Retraction 3: Flip of a Coin [A*Desk: Journal of Critical Thinking]


 
From Elena Kuroda’s Dissonance

From Elena Kuroda’s Dissonance

 

The third of five installments of my editorial project, Retraction, came out this week in A*Desk: Journal of Critical Thinking. «Retraction 3: Flip of a Coin», which builds on the first two installments entering the topic of chance and determinacy in art, presents work by artists Elena Kuroda, Agnès Thöni, Nuno Carvalho, and Andreas Kaufmann.

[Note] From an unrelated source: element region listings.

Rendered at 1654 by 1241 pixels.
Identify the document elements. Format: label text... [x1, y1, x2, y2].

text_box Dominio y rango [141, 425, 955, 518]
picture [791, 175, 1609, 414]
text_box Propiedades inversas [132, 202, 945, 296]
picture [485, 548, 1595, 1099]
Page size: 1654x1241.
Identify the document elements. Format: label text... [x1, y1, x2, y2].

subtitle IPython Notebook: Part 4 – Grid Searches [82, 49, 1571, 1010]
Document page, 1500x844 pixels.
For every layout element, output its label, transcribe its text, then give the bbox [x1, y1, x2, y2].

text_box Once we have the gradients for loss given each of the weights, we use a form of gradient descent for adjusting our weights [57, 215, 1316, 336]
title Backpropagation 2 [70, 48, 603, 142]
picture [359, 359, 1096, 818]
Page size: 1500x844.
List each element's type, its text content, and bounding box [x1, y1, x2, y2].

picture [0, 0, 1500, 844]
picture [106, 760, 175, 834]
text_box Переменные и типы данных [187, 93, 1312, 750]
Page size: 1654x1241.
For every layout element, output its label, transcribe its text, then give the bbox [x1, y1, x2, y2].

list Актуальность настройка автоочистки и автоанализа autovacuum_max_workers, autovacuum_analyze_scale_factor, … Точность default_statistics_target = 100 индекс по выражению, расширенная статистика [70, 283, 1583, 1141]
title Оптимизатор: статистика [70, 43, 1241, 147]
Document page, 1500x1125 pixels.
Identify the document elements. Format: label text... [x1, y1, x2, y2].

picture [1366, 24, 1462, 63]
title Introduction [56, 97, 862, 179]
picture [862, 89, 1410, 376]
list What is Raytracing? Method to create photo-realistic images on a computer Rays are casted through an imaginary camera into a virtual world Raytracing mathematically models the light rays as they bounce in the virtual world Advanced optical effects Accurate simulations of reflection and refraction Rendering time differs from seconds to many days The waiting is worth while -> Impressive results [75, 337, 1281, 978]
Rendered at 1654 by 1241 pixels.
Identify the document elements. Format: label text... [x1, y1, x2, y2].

An excerpt from this week’s introduction:

«This week we present four works. First, imagine a set of flickering lights about to go out, discovered by chance and plotted as points within a major European city – a global financial center – in distant public spaces over a period of four years. The lights persist in a conceptual state of oscillation in relation to themselves and each other across space and time. As such, they map the terrain of the city like a self-erasing sketch. Second, we find a harmonograph, a hand-built drawing machine designed to produce highly regular, geometric figures through the harmonic motion of oscillating pendulums. Into the machine’s ostensibly natural movements, the artist introduces subtle, arbitrary perturbations from the environment, ranging from slight nudges to steps on wobbly floorboards, that dislocate the reassuring internal order of probability. Third, a sculptural assemblage caricatures today’s recombinatory utopia of absolute openness and the probability on which this fantasy hinges in a series of works that has already been halted at the first assemblage. Finally, consider the oscillation that delineates the art proposal as a writing genre and gesture. The proposal expands or retracts action based on the outcome: if accepted, you go forward; if not, you go back, maybe try again, or maybe change or drop the idea altogether. But imagine then three proposals that are retracted in advance. These works, like all artist proposals, are constructed like Schrödinger’s quantum cat box, which contains a feline that is at the same time alive and dead.The artist of these proposals sees no need to open his boxes – that is, has no interest in their juried consideration and external outcome – but simply constructs and leaves these proposals floating in a conceptual state of superposition. Years later (2020), the artist adds a fourth piece, a rejoinder that retracts the triptych of decisive non-starters, situated in the recent pandemic lockdown. In the universe of this supplemental piece, the observer is no longer positioned outside the contraption’s uncertainty but becomes the cat inside facing the inescapable specter of being simultaneously dead and alive.»